The ground shook for more than a minute, forcing people to take shelter under desks and doorframes as seen in this footage taken by KTVA 11 from an Anchorage courthouse.
This is what happened on the 6th floor of the Nesbett Courthouse during the Anchorage #earthquake. Both attorneys jumped under their desks. Evacuated the building after the shaking stopped. pic.twitter.com/dqHGPCv6XO— Heather Hintze (@HeatherHintze) November 30, 2018
The shaking substantially damaged infrastructure, reducing multiple roads to fractured slabs, cutting power, and sending cracks through buildings. The Ted Stevens Anchorage International Airport has halted flights, and utilities warned residents to watch out for gas leaks and downed electrical wires.
Here’s the islanded car at the wrecked anchorage off ramp. pic.twitter.com/626As53hzF— Nat Herz (@Nat_Herz) November 30, 2018
Anchorage’s geology may have exacerbated the effects, according to ABC News. The city sits on a sediment basin—ground closer in consistency to sand than to rock—which can slow waves down and amplify them. The extent of the event is being compared to a 1989 earthquake that struck San Francisco during the World Series.

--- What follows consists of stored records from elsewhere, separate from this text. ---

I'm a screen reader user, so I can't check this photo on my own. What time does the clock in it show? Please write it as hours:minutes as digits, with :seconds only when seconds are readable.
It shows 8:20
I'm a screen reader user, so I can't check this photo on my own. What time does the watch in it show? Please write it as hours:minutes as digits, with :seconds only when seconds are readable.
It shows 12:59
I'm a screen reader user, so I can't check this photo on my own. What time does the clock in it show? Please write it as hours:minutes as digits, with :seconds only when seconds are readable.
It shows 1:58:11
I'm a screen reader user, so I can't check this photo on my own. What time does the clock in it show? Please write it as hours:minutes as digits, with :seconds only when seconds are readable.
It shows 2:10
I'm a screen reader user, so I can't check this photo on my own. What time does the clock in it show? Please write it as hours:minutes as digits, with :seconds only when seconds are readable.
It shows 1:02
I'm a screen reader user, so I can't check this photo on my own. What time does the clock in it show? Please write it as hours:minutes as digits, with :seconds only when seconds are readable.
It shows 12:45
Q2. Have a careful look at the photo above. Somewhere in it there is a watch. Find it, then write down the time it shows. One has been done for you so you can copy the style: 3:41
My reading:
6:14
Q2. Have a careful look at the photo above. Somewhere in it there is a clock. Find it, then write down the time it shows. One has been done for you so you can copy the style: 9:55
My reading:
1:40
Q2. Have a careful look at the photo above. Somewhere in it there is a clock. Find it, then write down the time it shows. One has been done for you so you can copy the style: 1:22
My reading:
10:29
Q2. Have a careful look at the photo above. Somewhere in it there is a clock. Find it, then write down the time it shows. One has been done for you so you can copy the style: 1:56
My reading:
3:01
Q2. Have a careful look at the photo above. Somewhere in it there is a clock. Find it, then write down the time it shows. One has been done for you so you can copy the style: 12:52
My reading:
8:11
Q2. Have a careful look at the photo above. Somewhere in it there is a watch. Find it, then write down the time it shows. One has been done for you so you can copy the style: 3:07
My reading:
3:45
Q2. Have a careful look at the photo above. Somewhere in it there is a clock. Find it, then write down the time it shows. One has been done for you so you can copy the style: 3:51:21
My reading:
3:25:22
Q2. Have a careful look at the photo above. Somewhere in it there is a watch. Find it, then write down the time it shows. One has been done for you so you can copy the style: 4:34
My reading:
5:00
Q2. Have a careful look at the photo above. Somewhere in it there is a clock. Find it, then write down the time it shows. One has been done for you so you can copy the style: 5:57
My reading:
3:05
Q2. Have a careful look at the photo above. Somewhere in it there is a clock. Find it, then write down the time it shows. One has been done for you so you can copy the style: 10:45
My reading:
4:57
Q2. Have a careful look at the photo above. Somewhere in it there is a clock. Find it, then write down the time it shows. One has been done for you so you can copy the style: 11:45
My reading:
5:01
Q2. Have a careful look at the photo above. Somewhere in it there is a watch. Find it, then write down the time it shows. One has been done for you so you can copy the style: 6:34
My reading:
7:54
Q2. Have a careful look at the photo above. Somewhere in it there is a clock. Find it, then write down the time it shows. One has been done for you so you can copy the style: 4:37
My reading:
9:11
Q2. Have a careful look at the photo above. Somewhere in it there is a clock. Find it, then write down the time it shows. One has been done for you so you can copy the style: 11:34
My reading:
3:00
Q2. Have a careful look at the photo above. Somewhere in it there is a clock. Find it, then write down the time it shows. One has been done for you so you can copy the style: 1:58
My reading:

Seismograph needles jumped as far away as Kentucky, underscoring the force of the event. On the Richter Scale, the magnitude represents how far the needle swings, but is measured logarithmically, so moving up one level brings a 10-fold increase in shaking and about a 30-fold increase in energy released. That means the original magnitude 7 shaking was 100 times more violent than any magnitude 5 aftershocks. Earthquakes also become much rarer as you move up the scale, with fewer than 20 of the size that occurred today taking place globally each year.
Alaska, which sits at the top of the geologically active Ring of Fire, feels about 40,000 annual earthquakes, and experienced the most powerful earthquake in U.S. history—a magnitude 9.2 that shook Prince William sound in 1962. That quake marked the second largest in recorded history, after a magnitude 9.5 that hit Chile two years before.